= Beginning of Section =
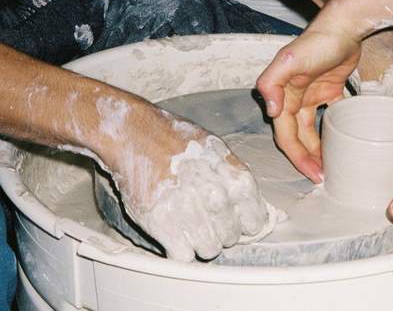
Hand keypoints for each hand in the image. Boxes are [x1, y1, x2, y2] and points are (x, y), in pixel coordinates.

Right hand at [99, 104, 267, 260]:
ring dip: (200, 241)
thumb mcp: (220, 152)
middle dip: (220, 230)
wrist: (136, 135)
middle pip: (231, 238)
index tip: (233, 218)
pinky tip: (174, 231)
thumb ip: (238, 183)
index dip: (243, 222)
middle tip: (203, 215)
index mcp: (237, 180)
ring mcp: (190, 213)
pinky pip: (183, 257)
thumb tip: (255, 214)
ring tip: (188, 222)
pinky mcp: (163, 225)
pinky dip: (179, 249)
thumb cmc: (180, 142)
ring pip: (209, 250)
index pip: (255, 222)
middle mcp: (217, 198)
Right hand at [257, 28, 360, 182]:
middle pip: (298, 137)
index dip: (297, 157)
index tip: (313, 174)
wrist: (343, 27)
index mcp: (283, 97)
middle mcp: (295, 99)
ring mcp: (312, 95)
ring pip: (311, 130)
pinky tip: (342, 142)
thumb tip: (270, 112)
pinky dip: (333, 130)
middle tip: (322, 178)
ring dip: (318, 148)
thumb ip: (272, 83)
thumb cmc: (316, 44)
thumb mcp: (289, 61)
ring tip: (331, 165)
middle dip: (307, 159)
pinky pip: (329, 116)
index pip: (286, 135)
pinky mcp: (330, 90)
= End of Section =
= Beginning of Section =
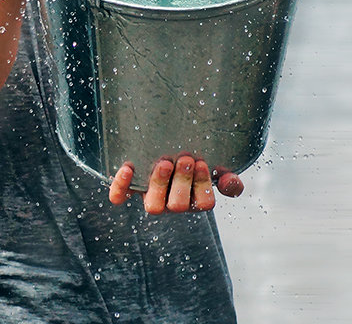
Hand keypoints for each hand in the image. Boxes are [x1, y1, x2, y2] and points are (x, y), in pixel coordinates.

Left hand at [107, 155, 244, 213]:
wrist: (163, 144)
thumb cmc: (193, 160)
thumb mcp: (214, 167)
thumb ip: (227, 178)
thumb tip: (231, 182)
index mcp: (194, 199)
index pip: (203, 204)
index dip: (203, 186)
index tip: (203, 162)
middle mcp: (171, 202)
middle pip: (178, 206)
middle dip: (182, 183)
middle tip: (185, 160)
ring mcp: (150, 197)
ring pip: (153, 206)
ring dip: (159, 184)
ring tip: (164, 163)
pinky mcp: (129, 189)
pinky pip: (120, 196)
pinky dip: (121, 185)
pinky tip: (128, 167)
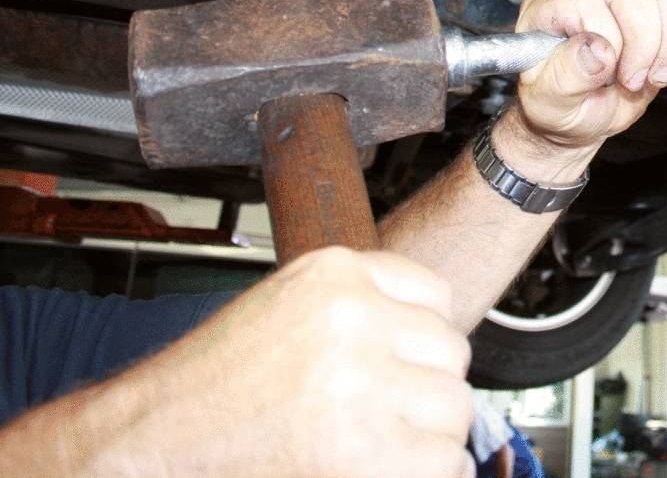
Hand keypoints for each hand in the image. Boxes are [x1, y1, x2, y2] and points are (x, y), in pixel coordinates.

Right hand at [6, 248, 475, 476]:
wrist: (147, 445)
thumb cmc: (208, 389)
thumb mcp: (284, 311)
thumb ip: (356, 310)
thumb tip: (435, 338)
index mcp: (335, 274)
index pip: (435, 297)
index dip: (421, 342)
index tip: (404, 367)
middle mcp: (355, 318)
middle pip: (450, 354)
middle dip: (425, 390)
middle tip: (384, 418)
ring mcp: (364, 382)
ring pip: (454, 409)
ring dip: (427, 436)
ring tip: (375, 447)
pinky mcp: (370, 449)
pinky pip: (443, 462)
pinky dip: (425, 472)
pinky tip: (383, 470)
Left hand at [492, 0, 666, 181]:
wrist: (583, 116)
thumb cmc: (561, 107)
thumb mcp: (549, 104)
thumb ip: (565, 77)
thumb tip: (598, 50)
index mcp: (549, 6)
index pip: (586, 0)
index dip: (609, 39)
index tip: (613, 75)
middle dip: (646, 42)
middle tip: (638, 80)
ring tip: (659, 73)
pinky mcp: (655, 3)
= End of Section =
= Beginning of Section =
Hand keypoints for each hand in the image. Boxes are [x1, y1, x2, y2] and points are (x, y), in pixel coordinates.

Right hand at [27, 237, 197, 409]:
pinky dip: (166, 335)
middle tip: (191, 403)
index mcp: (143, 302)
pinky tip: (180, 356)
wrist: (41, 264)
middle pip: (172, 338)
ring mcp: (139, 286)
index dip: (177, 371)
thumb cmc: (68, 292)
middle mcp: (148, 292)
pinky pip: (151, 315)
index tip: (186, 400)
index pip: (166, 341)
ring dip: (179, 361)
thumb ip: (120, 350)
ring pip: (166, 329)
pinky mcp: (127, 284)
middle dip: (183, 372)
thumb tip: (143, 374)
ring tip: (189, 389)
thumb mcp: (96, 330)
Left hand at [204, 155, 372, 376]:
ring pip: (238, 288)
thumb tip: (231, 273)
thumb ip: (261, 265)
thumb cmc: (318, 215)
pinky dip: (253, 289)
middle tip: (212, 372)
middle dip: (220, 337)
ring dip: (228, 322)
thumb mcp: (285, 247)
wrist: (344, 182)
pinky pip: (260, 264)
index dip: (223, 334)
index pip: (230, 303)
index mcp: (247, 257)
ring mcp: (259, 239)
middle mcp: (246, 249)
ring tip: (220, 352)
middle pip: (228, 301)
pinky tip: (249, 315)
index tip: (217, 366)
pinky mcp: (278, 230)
= End of Section =
# The problem:
From the records above, give again exactly the lines running from the line with "wrist: (343, 27)" to the line with "pinky mcp: (330, 90)", inclusive.

# Answer to the problem:
wrist: (343, 27)
index mcp: (283, 97)
middle mcp: (295, 99)
ring mcp: (312, 95)
ring pip: (311, 130)
pinky tip: (342, 142)
thumb tip: (270, 112)
pinky dip: (333, 130)
middle tip: (322, 178)
ring dip: (318, 148)
thumb ip: (272, 83)
thumb cmc: (316, 44)
thumb mcp: (289, 61)
ring tip: (331, 165)
middle dip: (307, 159)
pinky pip: (329, 116)
index pip: (286, 135)
pinky mcp: (330, 90)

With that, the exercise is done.